**Tasks to complete**.
(a) From the passage on transactional memory, list each distinct kind of record it names, using the passage's own wording.
(b) Please pick up the transactional-memory passage after its final sentence and extend it by one paragraph.

BEGIN Text to read

In one embodiment, the transactional-memory manager may also be configured to record, within a respective shared object record for each transaction of the set of transactions, an identification of one or more additional shared data objects on which the corresponding transaction has also requested synchronization. In response to the commit request from the given transaction, the transactional-memory manager may be configured to examine the shared data object record of the given transaction to identify additional shared data objects on which the given transaction has requested synchronization. The determination of whether to commit or abort the given transaction may then also be based on the transactional state of an additional transaction identified from the collaborator record of the additional shared data object. Thus, the set of transactions whose states may be examined in order to determine whether to commit or abort a given transaction may include the collaborator transactions for each of the shared data objects on which the given transaction has synchronized. A transaction T2 may be termed a cohort of another transaction T1 if T2 is either a collaborator of T1 or a collaborator of a cohort of T1. In some embodiments, the set of cohorts of the given transaction may be identified, e.g., by recursively traversing linked shared data object records and collaborator records, and the transactional states of each of the transactions in the cohort set may be examined to determine whether the given transaction is to be aborted or committed. Transactions in a cohort set may either all be committed or all be aborted; e.g., if the transactional-memory manager determines that one transaction requesting commit is to be committed, all the cohorts of that transaction may also be committed; and if the transactional-memory manager determines that one transaction of a cohort set is to be aborted, all transactions of the cohort set may be aborted.

END Text to read
BEGIN Supplied data

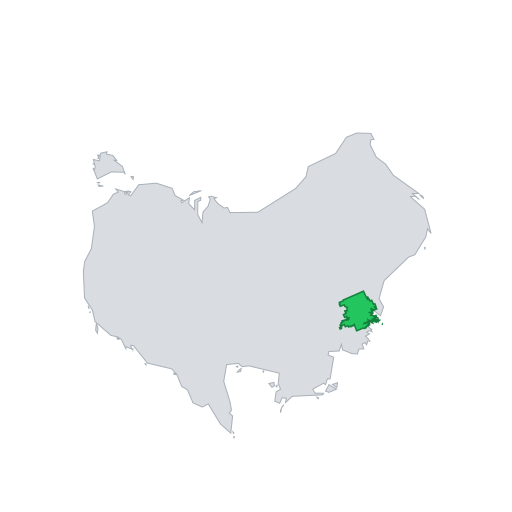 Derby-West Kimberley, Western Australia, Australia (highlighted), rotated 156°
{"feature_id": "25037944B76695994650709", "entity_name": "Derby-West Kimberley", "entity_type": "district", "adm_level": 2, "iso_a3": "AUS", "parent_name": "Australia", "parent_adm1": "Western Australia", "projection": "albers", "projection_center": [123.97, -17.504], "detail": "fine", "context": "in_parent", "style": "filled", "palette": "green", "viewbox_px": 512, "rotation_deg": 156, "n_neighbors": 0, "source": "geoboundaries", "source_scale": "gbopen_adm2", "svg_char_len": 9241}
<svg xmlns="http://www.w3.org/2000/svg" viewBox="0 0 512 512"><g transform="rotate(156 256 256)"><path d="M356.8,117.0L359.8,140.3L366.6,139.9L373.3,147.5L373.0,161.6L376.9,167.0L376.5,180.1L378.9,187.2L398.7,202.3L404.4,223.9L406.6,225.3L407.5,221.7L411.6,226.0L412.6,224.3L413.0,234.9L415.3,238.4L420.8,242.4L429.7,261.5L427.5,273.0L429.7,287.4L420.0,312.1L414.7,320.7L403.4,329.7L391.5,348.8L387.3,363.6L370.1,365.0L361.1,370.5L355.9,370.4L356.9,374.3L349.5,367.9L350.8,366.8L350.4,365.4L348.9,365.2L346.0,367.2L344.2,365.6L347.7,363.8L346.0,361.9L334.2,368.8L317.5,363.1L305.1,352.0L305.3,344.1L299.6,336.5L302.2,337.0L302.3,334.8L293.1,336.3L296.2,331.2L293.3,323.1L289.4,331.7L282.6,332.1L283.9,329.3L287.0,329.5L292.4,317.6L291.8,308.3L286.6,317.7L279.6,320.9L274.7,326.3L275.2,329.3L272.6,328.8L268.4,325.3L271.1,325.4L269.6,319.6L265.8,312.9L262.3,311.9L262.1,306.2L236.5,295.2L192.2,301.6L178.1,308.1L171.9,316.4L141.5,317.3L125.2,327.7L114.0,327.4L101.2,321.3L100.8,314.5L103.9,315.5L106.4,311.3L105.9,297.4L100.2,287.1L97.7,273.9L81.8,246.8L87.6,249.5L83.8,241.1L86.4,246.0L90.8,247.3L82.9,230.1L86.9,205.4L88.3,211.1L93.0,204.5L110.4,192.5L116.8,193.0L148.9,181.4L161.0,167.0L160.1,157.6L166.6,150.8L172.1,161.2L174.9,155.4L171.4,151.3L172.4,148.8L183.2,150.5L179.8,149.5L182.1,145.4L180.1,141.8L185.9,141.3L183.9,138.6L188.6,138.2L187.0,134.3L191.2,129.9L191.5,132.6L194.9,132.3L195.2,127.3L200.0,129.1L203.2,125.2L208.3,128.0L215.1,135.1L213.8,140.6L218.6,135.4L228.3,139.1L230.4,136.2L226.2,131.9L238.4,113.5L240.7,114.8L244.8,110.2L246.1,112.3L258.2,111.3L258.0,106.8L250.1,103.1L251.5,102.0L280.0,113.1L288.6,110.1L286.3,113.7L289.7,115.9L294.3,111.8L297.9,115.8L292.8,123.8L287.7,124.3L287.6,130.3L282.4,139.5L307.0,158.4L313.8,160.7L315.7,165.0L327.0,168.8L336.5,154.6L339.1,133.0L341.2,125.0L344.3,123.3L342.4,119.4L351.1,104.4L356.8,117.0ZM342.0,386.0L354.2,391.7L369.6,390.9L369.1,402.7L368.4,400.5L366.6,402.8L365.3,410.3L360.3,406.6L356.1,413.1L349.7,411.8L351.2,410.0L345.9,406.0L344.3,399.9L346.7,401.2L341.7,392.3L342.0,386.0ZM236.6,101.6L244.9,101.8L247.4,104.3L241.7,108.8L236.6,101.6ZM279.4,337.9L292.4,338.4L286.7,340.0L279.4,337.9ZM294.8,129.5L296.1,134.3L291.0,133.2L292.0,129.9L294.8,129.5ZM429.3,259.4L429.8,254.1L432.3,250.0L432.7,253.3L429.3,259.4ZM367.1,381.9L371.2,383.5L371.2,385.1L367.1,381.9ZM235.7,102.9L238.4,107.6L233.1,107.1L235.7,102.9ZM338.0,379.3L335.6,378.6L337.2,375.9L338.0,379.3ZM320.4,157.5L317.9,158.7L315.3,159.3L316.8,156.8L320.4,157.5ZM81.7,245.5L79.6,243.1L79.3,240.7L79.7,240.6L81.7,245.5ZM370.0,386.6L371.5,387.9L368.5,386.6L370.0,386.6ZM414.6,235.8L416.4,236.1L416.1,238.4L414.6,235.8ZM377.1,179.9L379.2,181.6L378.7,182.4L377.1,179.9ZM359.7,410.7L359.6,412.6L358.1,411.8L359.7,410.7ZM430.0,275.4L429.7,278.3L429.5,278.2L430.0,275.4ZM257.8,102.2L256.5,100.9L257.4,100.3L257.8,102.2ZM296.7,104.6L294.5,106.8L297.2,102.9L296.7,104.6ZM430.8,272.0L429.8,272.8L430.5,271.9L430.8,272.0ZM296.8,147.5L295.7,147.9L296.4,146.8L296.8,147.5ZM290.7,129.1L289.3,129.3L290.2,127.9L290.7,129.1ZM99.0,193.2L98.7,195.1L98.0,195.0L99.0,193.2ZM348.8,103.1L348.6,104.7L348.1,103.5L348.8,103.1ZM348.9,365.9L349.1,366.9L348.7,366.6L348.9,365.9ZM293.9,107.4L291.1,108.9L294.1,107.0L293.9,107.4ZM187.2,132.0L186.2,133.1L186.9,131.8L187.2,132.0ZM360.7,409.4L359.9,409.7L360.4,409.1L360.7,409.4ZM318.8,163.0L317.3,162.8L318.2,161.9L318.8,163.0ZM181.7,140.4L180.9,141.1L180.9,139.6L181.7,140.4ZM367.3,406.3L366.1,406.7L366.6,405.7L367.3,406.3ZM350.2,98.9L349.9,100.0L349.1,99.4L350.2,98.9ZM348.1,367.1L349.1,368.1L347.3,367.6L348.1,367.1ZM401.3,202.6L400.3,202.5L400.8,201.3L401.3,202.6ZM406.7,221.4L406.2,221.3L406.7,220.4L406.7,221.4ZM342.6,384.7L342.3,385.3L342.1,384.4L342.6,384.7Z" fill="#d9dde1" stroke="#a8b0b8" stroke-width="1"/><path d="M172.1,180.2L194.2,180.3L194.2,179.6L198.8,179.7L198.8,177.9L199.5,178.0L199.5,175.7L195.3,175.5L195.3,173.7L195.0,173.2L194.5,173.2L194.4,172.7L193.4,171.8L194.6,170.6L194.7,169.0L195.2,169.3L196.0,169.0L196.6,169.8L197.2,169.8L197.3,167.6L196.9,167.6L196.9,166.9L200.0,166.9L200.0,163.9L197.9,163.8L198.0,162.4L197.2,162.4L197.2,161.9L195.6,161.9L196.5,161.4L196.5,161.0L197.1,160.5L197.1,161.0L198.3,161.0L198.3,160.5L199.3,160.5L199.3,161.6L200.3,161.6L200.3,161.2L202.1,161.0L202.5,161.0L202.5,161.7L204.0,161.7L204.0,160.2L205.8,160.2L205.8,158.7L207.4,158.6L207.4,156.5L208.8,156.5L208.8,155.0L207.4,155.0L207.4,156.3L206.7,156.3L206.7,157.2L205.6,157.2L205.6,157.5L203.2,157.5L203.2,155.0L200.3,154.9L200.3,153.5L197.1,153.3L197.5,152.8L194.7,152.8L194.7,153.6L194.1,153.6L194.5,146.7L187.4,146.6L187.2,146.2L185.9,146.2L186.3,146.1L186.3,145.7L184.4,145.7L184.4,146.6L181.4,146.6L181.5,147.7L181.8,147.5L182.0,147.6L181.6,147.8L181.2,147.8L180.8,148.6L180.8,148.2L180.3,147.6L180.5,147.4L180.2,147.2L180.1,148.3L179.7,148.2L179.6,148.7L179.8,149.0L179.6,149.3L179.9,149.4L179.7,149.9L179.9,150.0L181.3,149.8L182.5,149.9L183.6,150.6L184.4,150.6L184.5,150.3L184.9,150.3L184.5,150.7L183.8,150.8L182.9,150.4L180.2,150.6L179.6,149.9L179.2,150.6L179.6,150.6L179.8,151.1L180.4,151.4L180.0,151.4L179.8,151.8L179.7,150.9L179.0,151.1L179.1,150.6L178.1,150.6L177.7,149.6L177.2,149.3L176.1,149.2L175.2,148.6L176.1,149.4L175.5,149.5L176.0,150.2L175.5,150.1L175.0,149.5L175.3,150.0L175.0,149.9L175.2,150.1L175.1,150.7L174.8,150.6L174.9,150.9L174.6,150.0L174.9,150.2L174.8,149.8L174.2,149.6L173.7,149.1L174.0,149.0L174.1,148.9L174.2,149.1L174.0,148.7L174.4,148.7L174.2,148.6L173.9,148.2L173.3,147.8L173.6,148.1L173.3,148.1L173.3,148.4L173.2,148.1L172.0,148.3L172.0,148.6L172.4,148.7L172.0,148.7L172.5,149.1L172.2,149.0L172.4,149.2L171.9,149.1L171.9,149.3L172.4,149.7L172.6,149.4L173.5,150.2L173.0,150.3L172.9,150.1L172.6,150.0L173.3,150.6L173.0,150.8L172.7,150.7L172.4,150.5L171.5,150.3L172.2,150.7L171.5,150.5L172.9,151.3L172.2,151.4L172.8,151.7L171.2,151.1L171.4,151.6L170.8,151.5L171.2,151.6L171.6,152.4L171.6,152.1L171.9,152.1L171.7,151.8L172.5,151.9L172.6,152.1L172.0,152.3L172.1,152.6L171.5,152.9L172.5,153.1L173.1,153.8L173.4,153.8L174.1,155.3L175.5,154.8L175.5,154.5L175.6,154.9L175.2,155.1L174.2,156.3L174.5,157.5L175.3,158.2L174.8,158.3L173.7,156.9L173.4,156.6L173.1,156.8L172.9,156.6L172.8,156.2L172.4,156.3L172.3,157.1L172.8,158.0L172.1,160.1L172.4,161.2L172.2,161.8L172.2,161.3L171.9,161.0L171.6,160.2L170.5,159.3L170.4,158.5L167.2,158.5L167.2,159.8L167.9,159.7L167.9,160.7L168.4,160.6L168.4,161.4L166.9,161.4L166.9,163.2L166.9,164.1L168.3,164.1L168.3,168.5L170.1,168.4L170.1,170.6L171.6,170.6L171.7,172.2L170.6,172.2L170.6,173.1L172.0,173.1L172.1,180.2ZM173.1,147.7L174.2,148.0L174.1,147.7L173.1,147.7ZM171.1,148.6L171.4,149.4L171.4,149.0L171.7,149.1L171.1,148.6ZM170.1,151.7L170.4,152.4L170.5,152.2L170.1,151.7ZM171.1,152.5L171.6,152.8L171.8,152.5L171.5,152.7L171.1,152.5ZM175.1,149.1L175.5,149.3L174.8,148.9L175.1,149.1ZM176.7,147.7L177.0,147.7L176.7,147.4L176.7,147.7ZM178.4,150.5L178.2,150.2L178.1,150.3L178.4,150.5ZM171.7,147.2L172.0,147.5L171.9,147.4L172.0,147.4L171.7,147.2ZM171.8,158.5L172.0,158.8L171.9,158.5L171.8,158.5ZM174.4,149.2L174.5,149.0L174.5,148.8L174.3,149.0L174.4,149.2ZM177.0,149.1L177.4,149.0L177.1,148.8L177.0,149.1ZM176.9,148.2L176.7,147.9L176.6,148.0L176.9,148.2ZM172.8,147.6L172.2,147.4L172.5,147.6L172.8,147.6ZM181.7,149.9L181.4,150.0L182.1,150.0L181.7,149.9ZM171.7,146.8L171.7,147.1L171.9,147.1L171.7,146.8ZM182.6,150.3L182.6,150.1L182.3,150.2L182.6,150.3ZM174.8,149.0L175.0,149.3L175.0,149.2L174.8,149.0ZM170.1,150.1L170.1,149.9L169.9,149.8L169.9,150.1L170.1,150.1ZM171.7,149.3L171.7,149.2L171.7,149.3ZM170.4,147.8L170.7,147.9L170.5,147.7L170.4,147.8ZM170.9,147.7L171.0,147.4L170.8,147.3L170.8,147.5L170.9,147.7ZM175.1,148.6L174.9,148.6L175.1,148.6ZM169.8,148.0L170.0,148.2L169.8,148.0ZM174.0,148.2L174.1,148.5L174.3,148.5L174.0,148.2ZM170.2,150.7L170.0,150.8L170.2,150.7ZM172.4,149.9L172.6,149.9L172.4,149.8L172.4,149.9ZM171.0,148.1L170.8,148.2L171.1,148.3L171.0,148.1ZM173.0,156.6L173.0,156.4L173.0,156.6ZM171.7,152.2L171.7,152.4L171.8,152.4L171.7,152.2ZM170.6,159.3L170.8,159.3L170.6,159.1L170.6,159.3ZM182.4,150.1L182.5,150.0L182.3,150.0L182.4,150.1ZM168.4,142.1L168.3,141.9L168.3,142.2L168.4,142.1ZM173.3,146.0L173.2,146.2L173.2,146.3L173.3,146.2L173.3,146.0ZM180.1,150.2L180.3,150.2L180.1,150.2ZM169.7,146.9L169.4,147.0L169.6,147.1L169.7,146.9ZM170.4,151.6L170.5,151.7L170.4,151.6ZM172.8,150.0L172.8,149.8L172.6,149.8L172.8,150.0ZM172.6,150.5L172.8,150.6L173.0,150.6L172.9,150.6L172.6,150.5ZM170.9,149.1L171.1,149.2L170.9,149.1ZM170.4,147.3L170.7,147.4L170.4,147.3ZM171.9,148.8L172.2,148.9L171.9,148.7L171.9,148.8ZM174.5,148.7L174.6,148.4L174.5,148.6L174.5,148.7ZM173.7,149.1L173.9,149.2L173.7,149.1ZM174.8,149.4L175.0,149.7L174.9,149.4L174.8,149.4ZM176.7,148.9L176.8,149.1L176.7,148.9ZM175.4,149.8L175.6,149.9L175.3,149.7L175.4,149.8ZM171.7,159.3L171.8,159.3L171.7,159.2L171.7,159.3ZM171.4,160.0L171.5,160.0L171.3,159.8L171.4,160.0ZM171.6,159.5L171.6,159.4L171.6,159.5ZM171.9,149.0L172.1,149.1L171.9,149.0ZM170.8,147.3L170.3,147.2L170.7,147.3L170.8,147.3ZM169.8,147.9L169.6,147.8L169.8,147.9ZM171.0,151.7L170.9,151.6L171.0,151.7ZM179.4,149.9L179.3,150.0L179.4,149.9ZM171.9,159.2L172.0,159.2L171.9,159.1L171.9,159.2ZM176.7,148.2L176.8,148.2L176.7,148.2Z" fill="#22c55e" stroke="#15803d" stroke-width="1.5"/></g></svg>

END Supplied data

**Task-by-task outputs**.
(a)
shared object record
shared data object record
collaborator record

(b)
In determining whether to commit or abort a given transaction requesting a commit, the transactional-memory manager may decide to commit if any one of the cohorts of the requesting transaction is already in a committed state, or if each of the cohorts is in a committing state (indicating that the cohort is ready to commit) and has not been aborted. If any of the cohorts is in an aborted state, the given transaction and its cohorts may all be aborted. If a cohort is in an active state, indicating that the cohort has neither indicated that it is ready to commit nor been aborted, the transactional-memory manager may in some embodiments wait until the active transaction has changed state before making the commit/abort decision. If the active cohort aborts, the given transaction may be aborted; if instead the cohort changes to a committing state, the transactional-memory manager may commit the given transaction eventually, if all the other cohorts also reach the committing state. In some embodiments, before a transaction commits, the transaction logically “seals” any objects for which it has requested synchronization, preventing any additional transactions not already identified in the collaborator records of those objects from making changes to the objects. In addition to being used for commits, such a seal may, for example, serve as a delimiter between successive consistent versions of the data of the shared data object: e.g., when a shared data object has been sealed, no further requests for synchronization on the shared data object may be honored until the cohort set linked to the sealed shared data object either commits or aborts.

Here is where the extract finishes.